Pure honey is antibacterialand antifungal, which means bacteria and yeast can’t survive in it. But when it’s mixed with water, yeast can eat the sugars and ferment it into mead, an alcoholic drink that tastes like a honey wine.

Davis ferments with local raspberries, currants, chaga mushrooms, apples for cider, and of course, honey. As of this year, his bees only provide about a third of the honey he needs, though his long-term plan is to produce all his own.
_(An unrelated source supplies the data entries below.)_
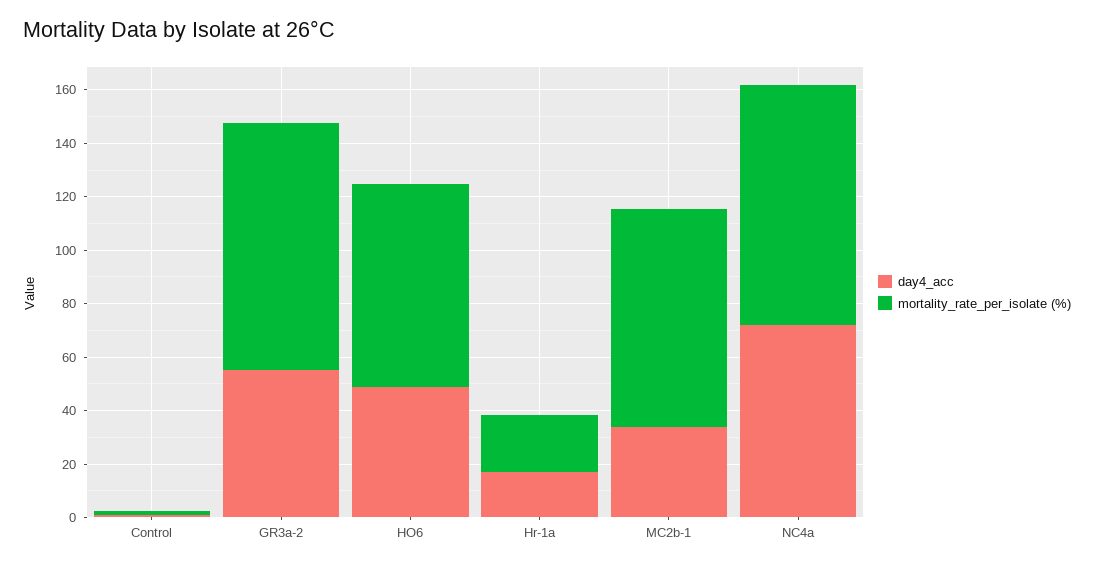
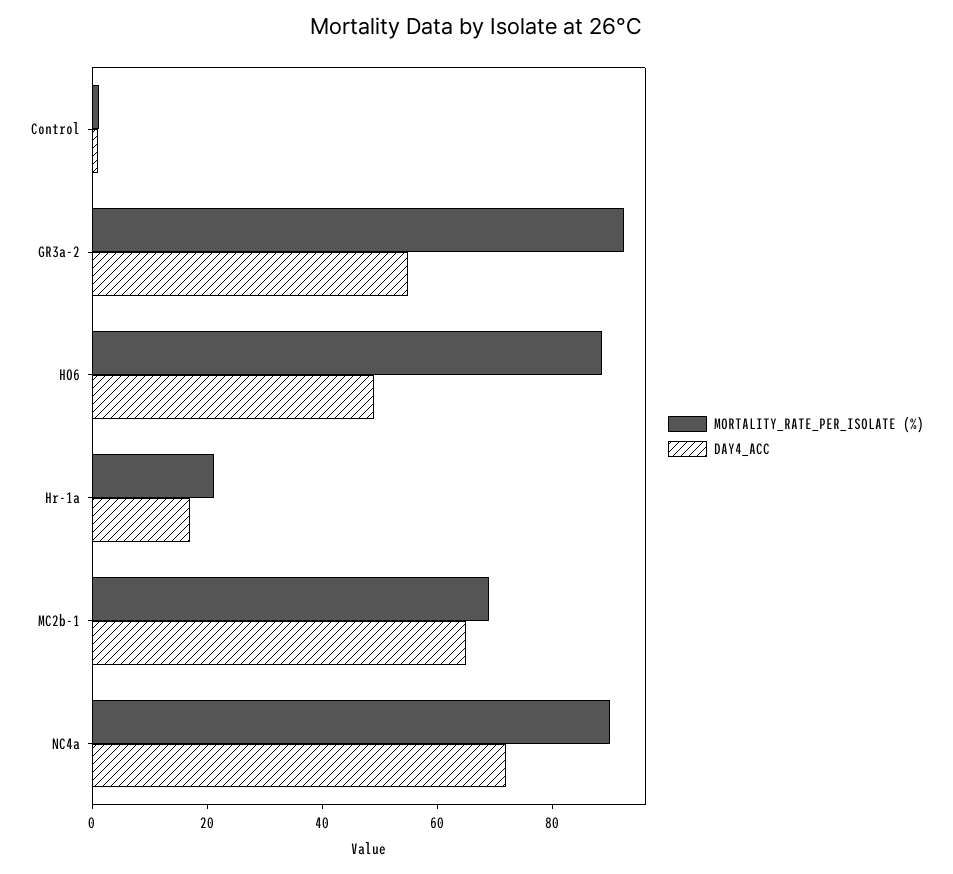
mortality_rate_per_isolate (%), HO6: 75 -> 90
day4_acc, MC2b-1: 35 -> 65
mortality_rate_per_isolate (%), MC2b-1: 80 -> 70

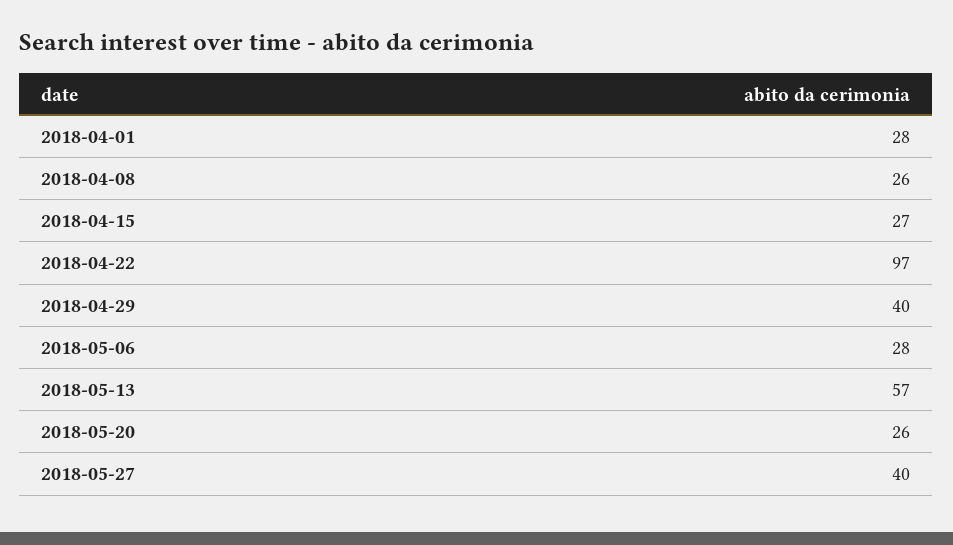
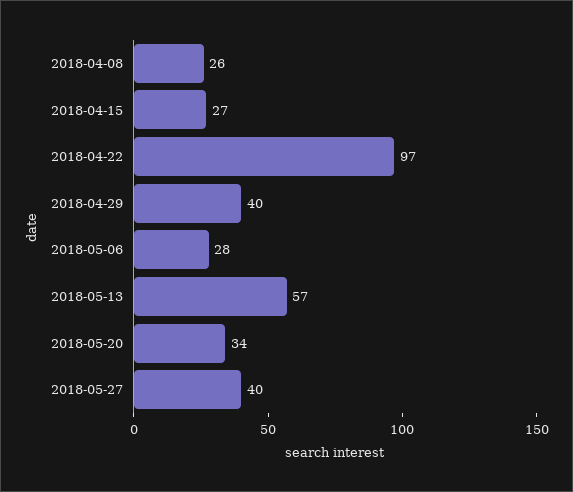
2018-04-01: 28 -> none
2018-05-20: 26 -> 34

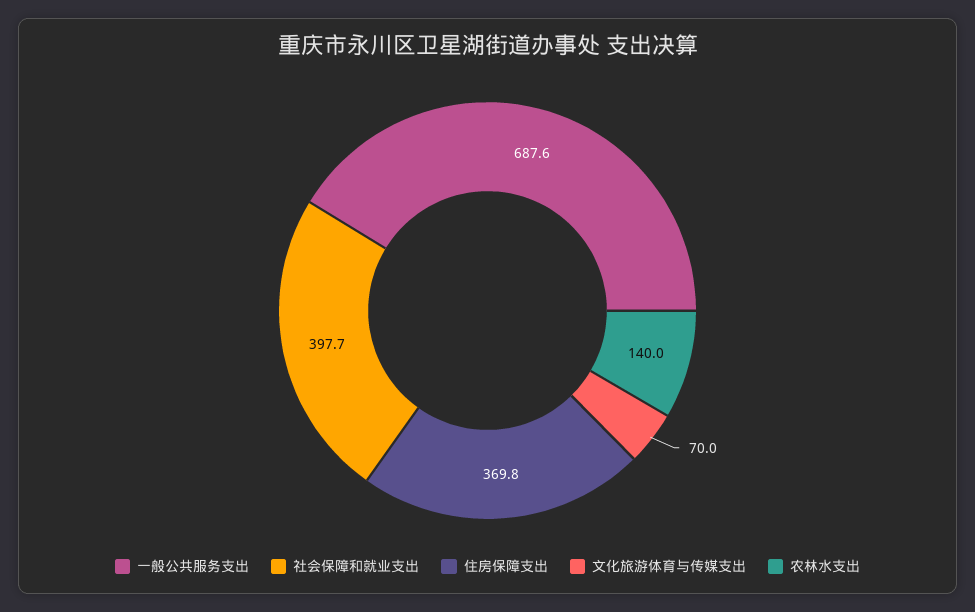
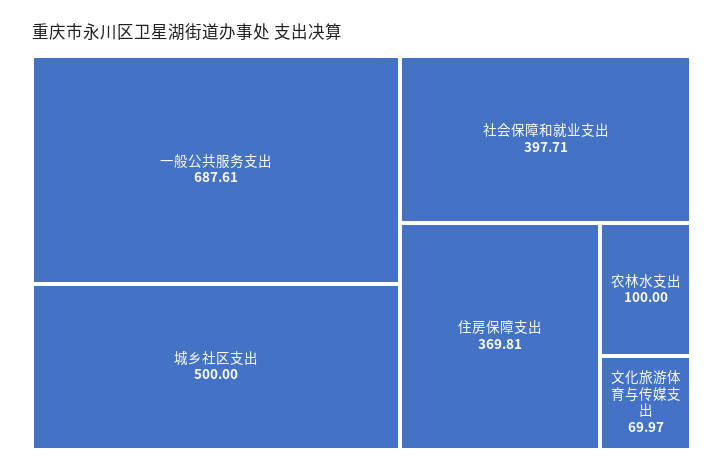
农林水支出: 140 -> 100
城乡社区支出: none -> 500

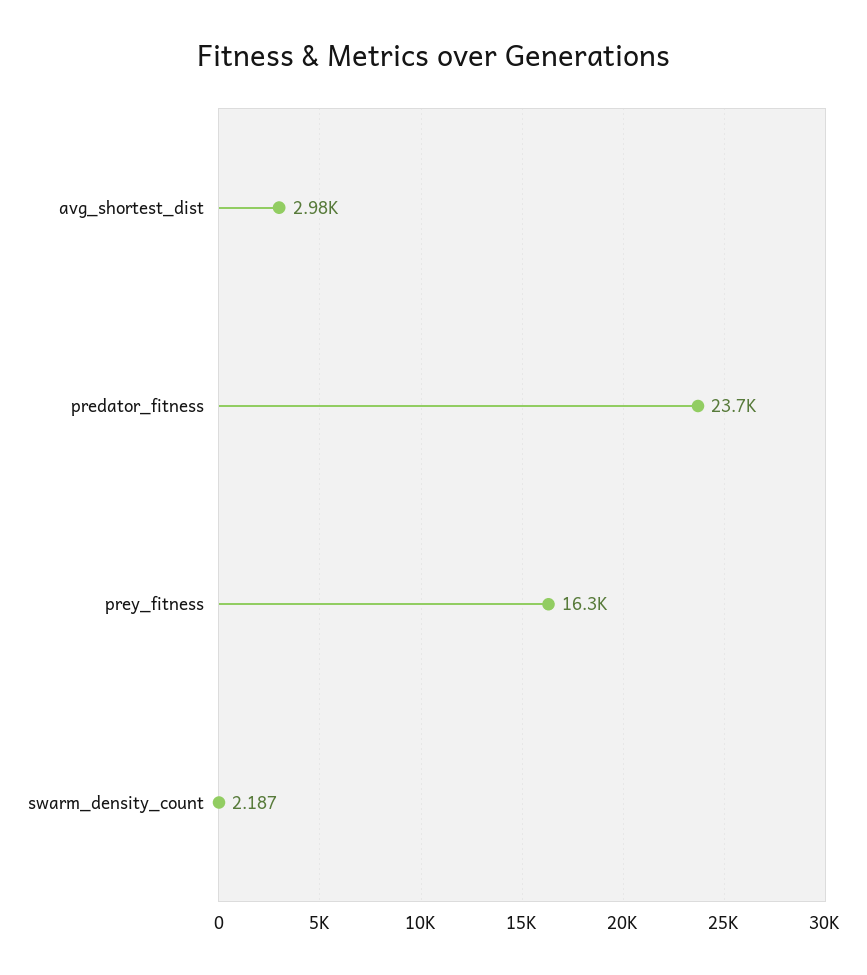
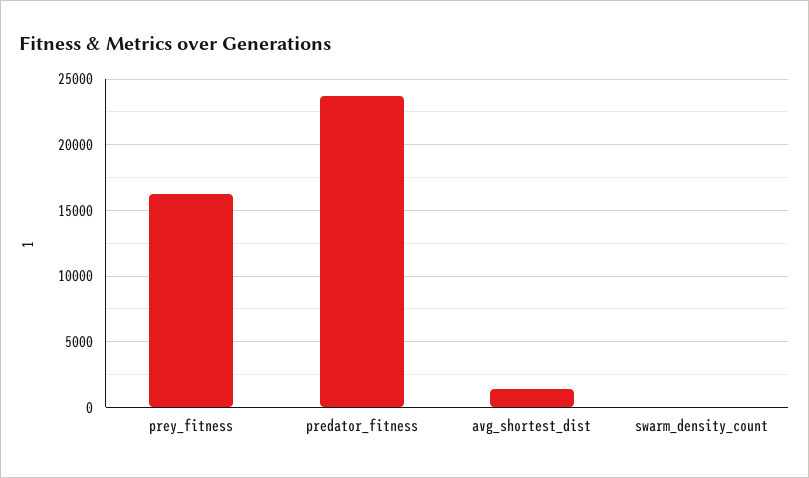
avg_shortest_dist: 2980 -> 1500

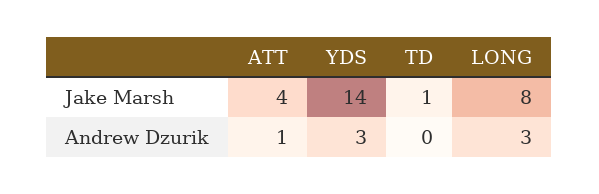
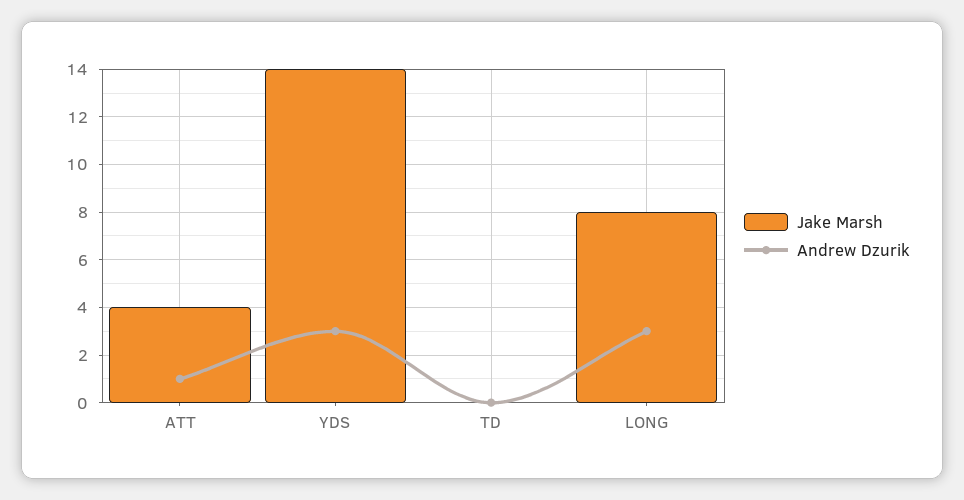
Jake Marsh, TD: 1 -> 0

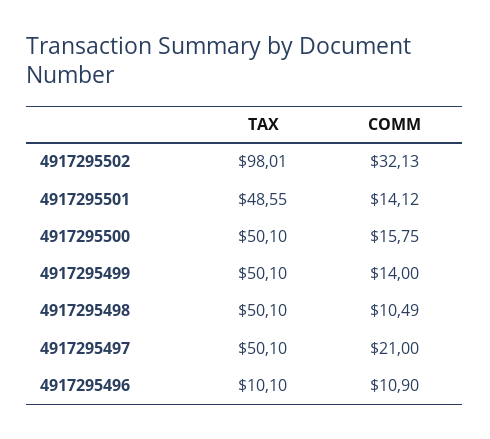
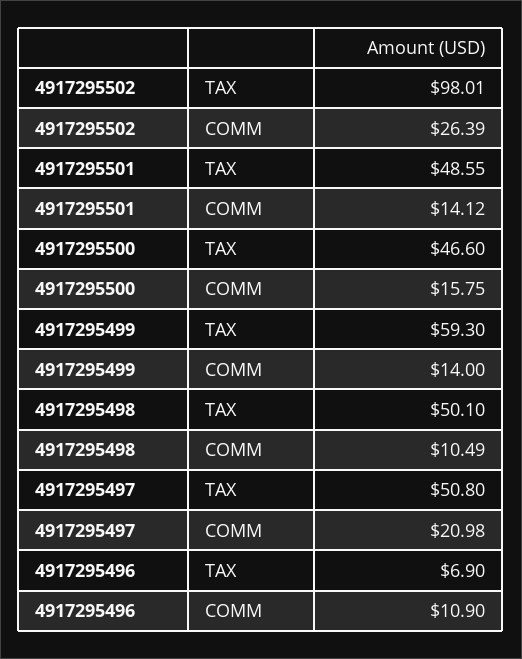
COMM, 4917295502: 32.13 -> 26.39
TAX, 4917295500: 50.1 -> 46.6
TAX, 4917295499: 50.1 -> 59.3
TAX, 4917295497: 50.1 -> 50.8
COMM, 4917295497: 21 -> 20.98
TAX, 4917295496: 10.1 -> 6.9

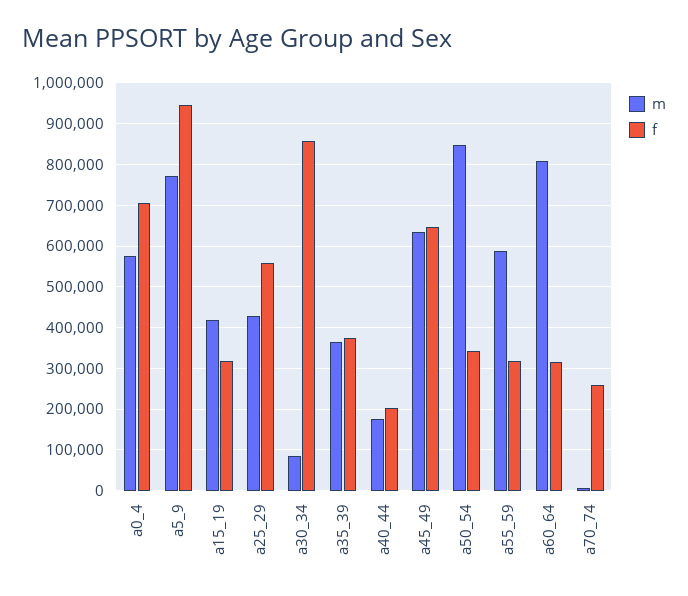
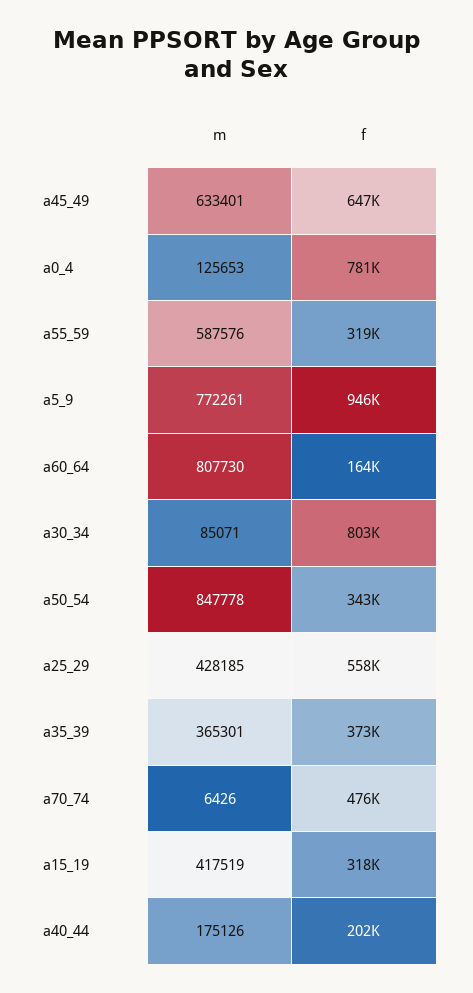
m, a0_4: 580000 -> 125653
f, a0_4: 700000 -> 781000
f, a30_34: 860000 -> 803000
f, a60_64: 320000 -> 164000
f, a70_74: 260000 -> 476000

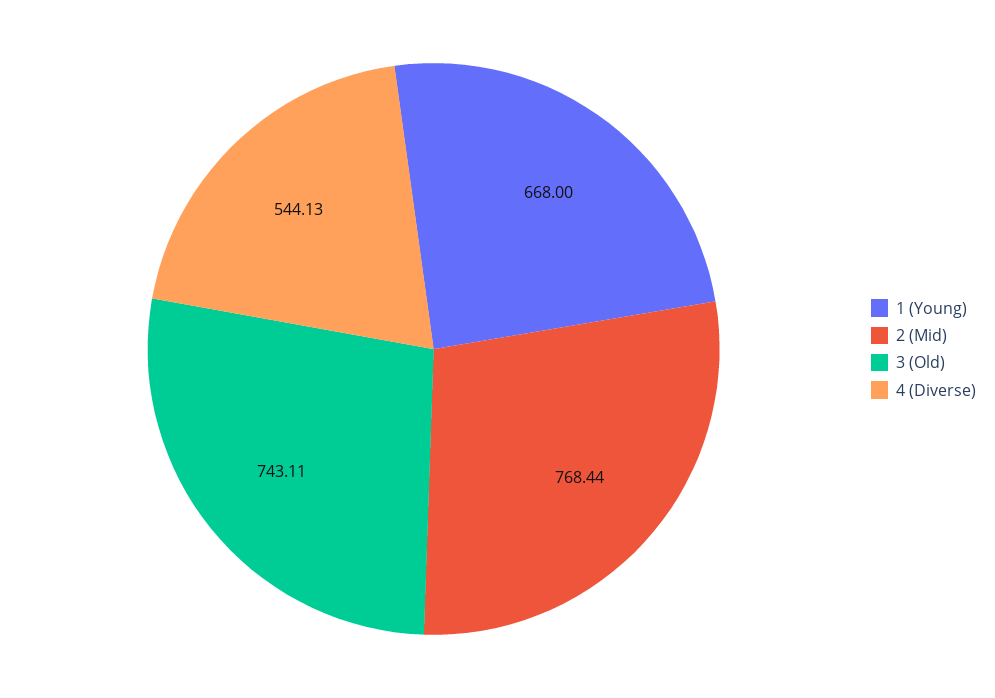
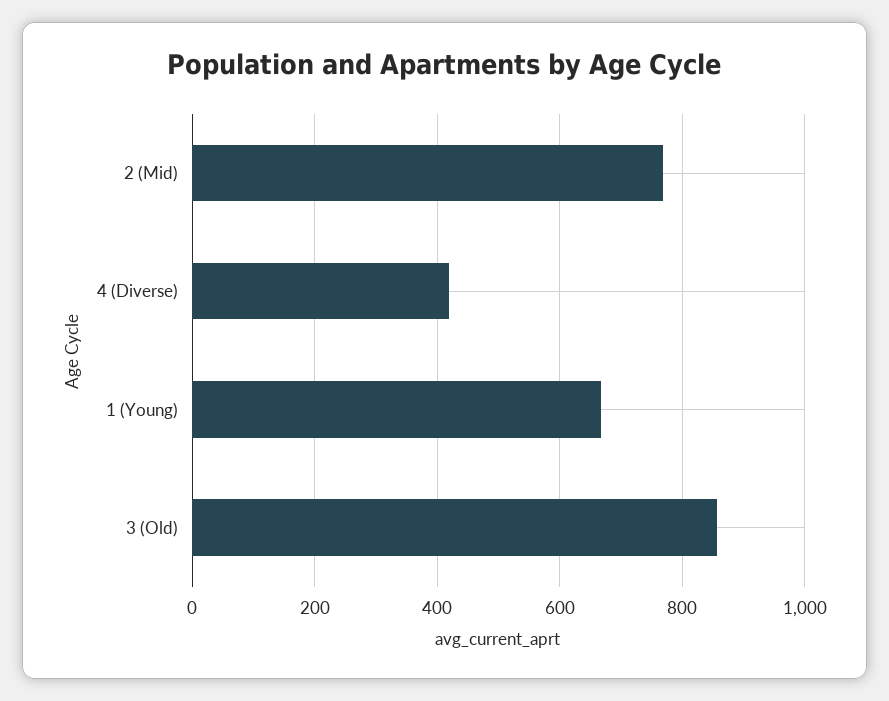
3 (Old): 743.11 -> 860
4 (Diverse): 544.13 -> 420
Local honey comes with a steep price tag: it’s more than five times the cost of bulk clover honey, and that increases his bottle prices. 

“I sell it mostly for around $30 a bottle,” Davis said. “But I could sell it for half that if I was using Costco honey.”

He said he can’t sell much of his mead in stores around Alaska because the profit margins are too low, but he does sell directly to consumers online. 

Davis said a higher price for local ingredients is worth it; he buys berries from several local farmers and he said the flavors far surpass anything you can find in a grocery store. He said local honey is also much better for making mead. 

“If I make a raspberry or black currant or, or a blueberry mead, if it’s fireweed honey, you don’t taste the honey there at all,” Davis said. “The focus is all on the fruit. Whereas if I get clover honey from Costco, it costs a fraction of the price but it has a very distinct medicinal flavor that comes out once you remove the sweetness.”

But Davis said using all-local ingredients isn’t just about flavor. 

“It’s a desire to support local agriculture and to be local,” Davis said. “And just the craft industry aspect of making an amazing, I think, world class product just using local ingredients from here.”

Davis said it’s hard to find locally grown and produced alcohol in the state. Alaska has many breweries and wineries, but he said water is often their only local ingredient. 

As far as he knows, his commercial meadery makes the only consistently locally grown and produced alcohol in the state. 

And in the long term, Davis said making food and drink with local ingredients makes businesses and the community more stable. 

“I think the more we can do here locally, the better it is,” Davis said. “So we don’t have to ship everything up from the Lower 48 where it’s a little bit vulnerable.”

Davis said if for some reason the road system failed, he could still produce everything for the meadery. 

Davis said every year business gets a little bit better than the year before and this year has been good for the bees. In midsummer, he temporarily moved some of his hives to a higher elevation so they could gather fireweed pollen in open meadows, boosting their productivity and giving him a higher yield of the honey that is the backbone of his business.